» 作業内容
(1) ケビン・メア氏の発言を伝える本文抜粋を読み、次の問いに答えてください。
(a) メア氏が国家基本問題研究所で語ったのは何月何日か。
(b) メア氏が国務省を退職したのはいつか。
(c) メア氏は福岡と沖縄でそれぞれ何年勤務したか。
(2) ケビン・メア氏の発言を伝える本文抜粋を、最後の文の後から書き進めてください。

» 本文抜粋
前米国務省日本部長のケビン・メア氏は9月30日、国家基本問題研究所で沖縄基地問題や日本の安全保障と政治家に対する評価など日米関係全般について語り、同研究所の企画委員と意見交換した。同氏は「沖縄はゆすりの名人発言」報道で解任され、今年4月国務省を退職、自著の「決断できない日本」の発売に合わせて訪日した。同氏の発言要旨は次の通り。
日本に対し一番不満なこと
対日外交に関わって30年。その間、福岡や沖縄でもそれぞれ3年勤務したが、いつも驚くのは、国会議員も地方議員も、教育のある日本人も、安全保障についてあまり知識がない、むしろそれをいいことだ、とさえ思っている人が意外と多い。安全保障は何か、と聞くと、基地があること、犯罪が多い、飛行機がうるさい、なぜ日本が多額の駐留経費を払っているのか、という批判ばかりする。何故か、というと、自民党政権の時代に、国民に対し安全保障のことをほとんど説明してこなかったからである。

» 提供された一覧
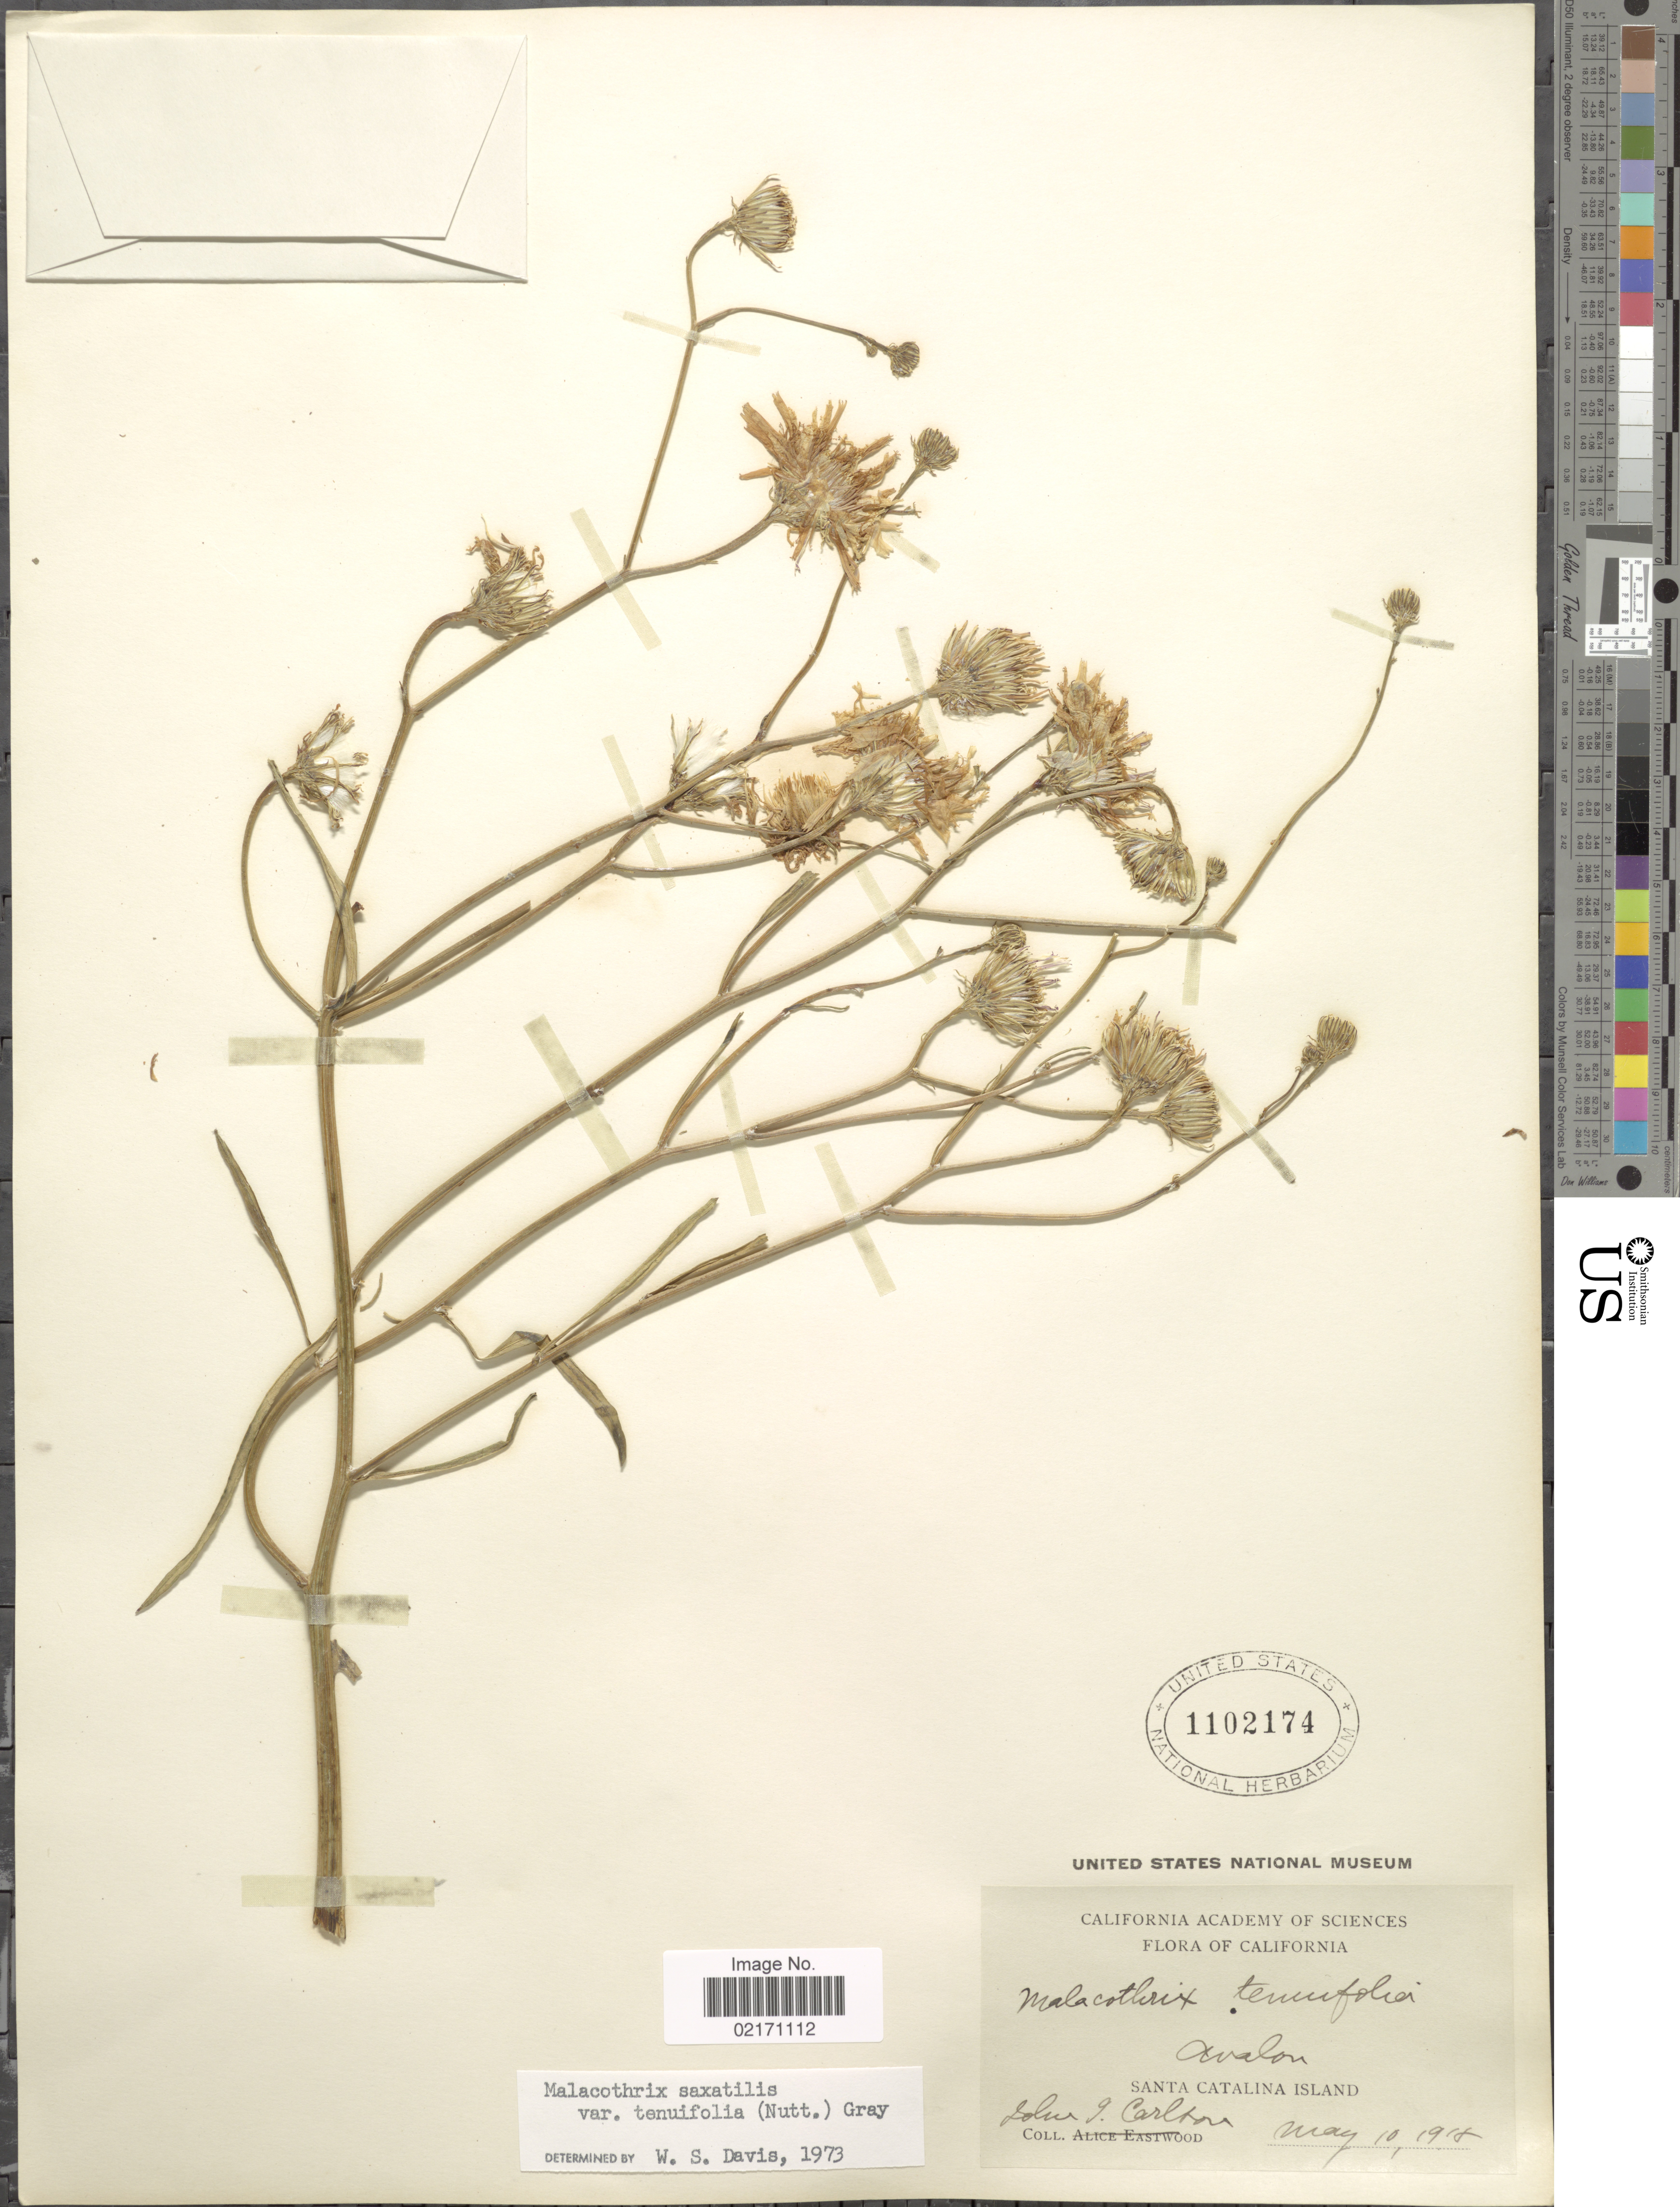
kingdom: Plantae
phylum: Tracheophyta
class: Magnoliopsida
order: Asterales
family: Asteraceae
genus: Malacothrix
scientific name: Malacothrix saxatilis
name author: Torr. & A. Gray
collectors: J. Carlson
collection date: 1918-05-10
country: United States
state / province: California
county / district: Los Angeles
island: Santa Catalina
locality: Avalon, Santa Catalina Island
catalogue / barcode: US 1102174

» 期待される結果
(1)
(a) 9月30日
(b) 今年4月
(c) それぞれ3年

(2)
駐日米大使館の安全保障部で働いていた89年から92年の間、米軍の訓練などについてよく外務省と事前調整した。いろんな説明をしたが、国会などで社会党から質問がくると答えは決まって同じー「それは米軍の運用上のことであり、我々外務省は知る立場にありません」。十分説明したのになぜ答えないのか、と質すと、「説明すると、また質問がくる。どうせ社会党を説得することは出来ないから、説明する意味が無い」と理由を述べる。
政治家も同じである。基地の一番の問題は、騒音を伴う訓練である。しかし、訓練の必要性について野党に説明すると、訓練をやること自体が日本政府の責任になるため、米軍が全てやっていることとしてアメリカの責任に転嫁する。これが外交官時代、一番不満に思ったことである。
私が日本で直接仕えたジョン・シーファー大使(2005-2009年)は、アメリカのやっていることだから日本政府は分からない、責任はとれない、という日本側のやり方が長く続くと「日米安全保障体制の基盤が弱体化する。何故なら国民が理解していないからである」と強く懸念していた。
安全保障に疎い民主党
そのうえ、民主党議員には安全保障に知識が無い人が多い。それなのに民主党政権は、政治主導だといって、官僚の話を聞かない。だから官僚の持つ知識や経験、組織的情報が伝わらない。だから私が国務省の日本部長をしていた時には、日米安保のことはマスコミに説明しないと民主党政治家の耳に入らない、と内部の人たちに強調した。具合の悪いことに、新たに誕生したオバマ米政権もマスコミ恐怖症なのか、マスコミとの接触を差し控えるように求める指示を出したのは残念である。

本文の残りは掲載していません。